Passage shown section start

But be it microscopy breakthroughs or the decision to image cell contacts, these combined efforts led to the notion that immune cells interact with other cells in a similar way to neurons interacting with each other.
"And this led to common use of the term 'immunological synapse' to describe the contact immune cells made with other cells," explains Davis. "It was an important moment and triggered a lot of interest in the spatial organisation of molecules at immune cell surfaces."
Following the discovery of the immunological synapse, research continued at speed, but Davis was also keen to establish his own laboratory. In 1999, he moved back to the UK to set up his research group in the Department of Biology, Imperial College London, aged only 28.
"The ambition is always to have your own lab and I think its important to do this when you're quite young," he says. "The combination of a good discovery in my postdoc and the UK education system, with its three year degree and three year PhD, allowed me to do this."
Davis spent a year building up his laboratory and applying for research funding, intent on imaging immune cell interactions. He and his team experimented with myriad superresolution imaging technologies , including developing fluorescence lifetime imaging for biological tissue and live cells.
"We've always used state-of-the-art microscopes, but what we have really done is to have this mind-set of, 'well that looks weird, let's study it'," says Davis. "We're always making movies with better resolution; if your microscope is imaging with better spatial resolution than last year, you will start to see new stuff."
Heat mapped 3D-structured illumination microscopy of cortical actin in NK cells; this super-resolution fluorescence imaging technique can give a two-fold improvement in resolution compared to confocal microscopy [Davis, Brown et al. Plos Biology 2011]
During his time at Imperial, Davis also set up a core central imaging facility to diffuse well known tensions between physicists developing microscopes and biologists wanting to use the instruments as presented. As the researcher highlights, this enabled researchers to image live, fixed, unlabelled or fluorescently labelled samples using one of several available microscopes, while physicists develop duplicate versions further.
Davis spent 14 years at Imperial College, and earlier this year, moved up to Manchester University, taking the role of Director of Research at the Manchester Collaborative Centre for Inflammation Research. The move coincided with the release of his popular science book, 'The Compatibility Gene', revealing how our MHC genes determine the behaviour of cells within our immune systems and can impact health, relationships, even individuality.

Passage shown section end

Copy the passage about Davis's career in immune cell imaging word for word, from "Following the discovery" up to and including "aged only 28.".

Information shown section start

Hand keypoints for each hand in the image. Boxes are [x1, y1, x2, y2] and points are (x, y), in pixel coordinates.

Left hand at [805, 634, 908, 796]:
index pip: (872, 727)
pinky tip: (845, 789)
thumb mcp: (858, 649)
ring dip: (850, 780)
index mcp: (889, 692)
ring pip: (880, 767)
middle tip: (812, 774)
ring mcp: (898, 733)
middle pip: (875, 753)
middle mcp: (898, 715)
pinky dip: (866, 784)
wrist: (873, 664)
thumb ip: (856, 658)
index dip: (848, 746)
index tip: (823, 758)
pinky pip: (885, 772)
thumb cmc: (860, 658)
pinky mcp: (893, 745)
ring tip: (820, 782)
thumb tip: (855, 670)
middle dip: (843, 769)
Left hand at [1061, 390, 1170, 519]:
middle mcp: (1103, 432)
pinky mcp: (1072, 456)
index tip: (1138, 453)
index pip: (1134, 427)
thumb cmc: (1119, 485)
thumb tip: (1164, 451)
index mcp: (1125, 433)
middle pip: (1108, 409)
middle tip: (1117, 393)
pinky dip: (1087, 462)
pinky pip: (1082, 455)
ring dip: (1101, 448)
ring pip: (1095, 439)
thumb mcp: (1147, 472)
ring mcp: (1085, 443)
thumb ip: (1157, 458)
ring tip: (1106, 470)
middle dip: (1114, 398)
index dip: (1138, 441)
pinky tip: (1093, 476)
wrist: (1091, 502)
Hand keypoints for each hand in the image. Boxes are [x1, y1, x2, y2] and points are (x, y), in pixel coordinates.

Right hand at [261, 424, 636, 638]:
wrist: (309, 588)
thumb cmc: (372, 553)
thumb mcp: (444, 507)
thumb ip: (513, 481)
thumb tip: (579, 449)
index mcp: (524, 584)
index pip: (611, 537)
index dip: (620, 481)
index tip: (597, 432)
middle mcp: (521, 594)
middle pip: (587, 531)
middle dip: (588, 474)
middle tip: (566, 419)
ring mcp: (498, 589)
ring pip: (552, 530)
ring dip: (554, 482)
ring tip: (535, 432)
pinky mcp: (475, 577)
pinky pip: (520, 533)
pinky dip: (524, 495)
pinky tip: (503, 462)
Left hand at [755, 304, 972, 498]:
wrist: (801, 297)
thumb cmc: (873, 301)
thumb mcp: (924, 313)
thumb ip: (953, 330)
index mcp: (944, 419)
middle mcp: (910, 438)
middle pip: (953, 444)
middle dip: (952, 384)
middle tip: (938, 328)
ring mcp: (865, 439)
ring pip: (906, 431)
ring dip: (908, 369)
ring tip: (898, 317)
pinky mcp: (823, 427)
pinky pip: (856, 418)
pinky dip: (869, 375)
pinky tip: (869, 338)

Information shown section end

→ **Result of the task**
Following the discovery of the immunological synapse, research continued at speed, but Davis was also keen to establish his own laboratory. In 1999, he moved back to the UK to set up his research group in the Department of Biology, Imperial College London, aged only 28.